Figure understanding tasks

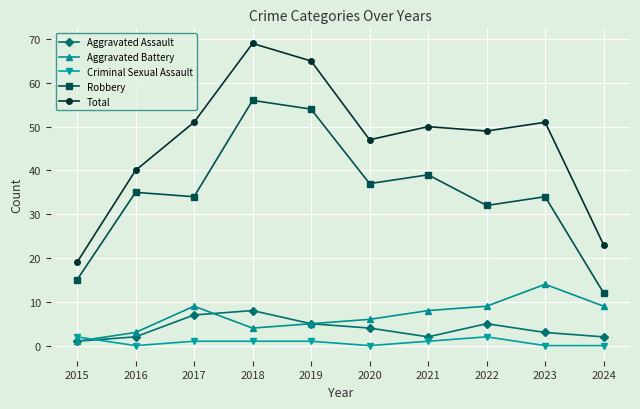

Reading right to left, transcribe all the data shown in this chart.

Aggravated Assault: 2	3	5	2	4	5	8	7	2	1
Aggravated Battery: 9	14	9	8	6	5	4	9	3	1
Criminal Sexual Assault: 0	0	2	1	0	1	1	1	0	2
Robbery: 12	34	32	39	37	54	56	34	35	15
Total: 23	51	49	50	47	65	69	51	40	19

Exercise goal:
Can you copy the listing above word for word, including every line of text, but without the pictures?

Written solution:
Reading right to left, transcribe all the data shown in this chart.

Aggravated Assault: 2	3	5	2	4	5	8	7	2	1
Aggravated Battery: 9	14	9	8	6	5	4	9	3	1
Criminal Sexual Assault: 0	0	2	1	0	1	1	1	0	2
Robbery: 12	34	32	39	37	54	56	34	35	15
Total: 23	51	49	50	47	65	69	51	40	19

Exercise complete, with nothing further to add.